= Christopher Lee Sauvé =

Canadian pop artist (born 1979)

Christopher Lee Sauvé (born August 21, 1979) is a Canadian pop artist. He is known for his controversial artwork in which he lampoons and satirizes high-profile figures in the fashion industry. Sauvé works in the fashion industry in New York City, and acts as a creative director for fashion clients including Diane Von Furstenberg, Alexander Wang, Michael Kors, Dior, Coach, Under Armour, MAC Cosmetics and Sephora.

==Early life and education==
Sauvé was born in Vancouver, British Columbia. He earned a Bachelor of Fine Arts degree from Emily Carr University.

==Career==
Sauvé moved to New York City in 2004. He created paintings and earned a living creating posters for rock shows and theatre productions. In 2008, Sauvé designed a T-shirt silk screen with a picture of Vogue editor Anna Wintour and the caption "SAVE ANNA." When his creation proved popular, he created a line of T-shirts with fashion commentary. Some of the designs have produced negative reactions.
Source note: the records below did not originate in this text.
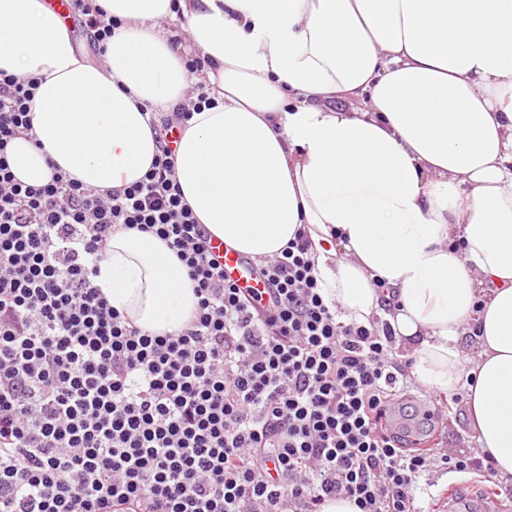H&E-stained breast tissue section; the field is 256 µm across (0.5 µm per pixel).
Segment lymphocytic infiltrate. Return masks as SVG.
<instances>
[{
    "mask_svg": "<svg viewBox=\"0 0 512 512\" xmlns=\"http://www.w3.org/2000/svg\"><path fill=\"white\" fill-rule=\"evenodd\" d=\"M33 89L0 72V512H416L430 467L494 478L491 455L383 426L403 375L392 330L340 321L305 231L254 259L265 294L225 278L174 176V133L207 91L152 117L142 180L98 192L15 179ZM123 229L184 264L198 304L180 335L142 332L94 287L89 261Z\"/></svg>",
    "mask_w": 512,
    "mask_h": 512,
    "instance_id": "lymphocytic-infiltrate-1",
    "label": "lymphocytic infiltrate"
}]
</instances>
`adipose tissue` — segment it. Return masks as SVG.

In 2010, he created a protest against Terry Richardson for his alleged misconduct with fashion models.

In 2015, Sauvé launched his new series titled Madmaus at Hotel Particulier in Soho, New York City. The show received positive reviews and Fabergé chose Sauvé to participate in the Big Egg Hunt, where the artist created a Madmaus egg sculpture.

Sauvé also collaborated with artists Malarko Hernandez and Upendo Taylor to create a line of stylish exercise clothing.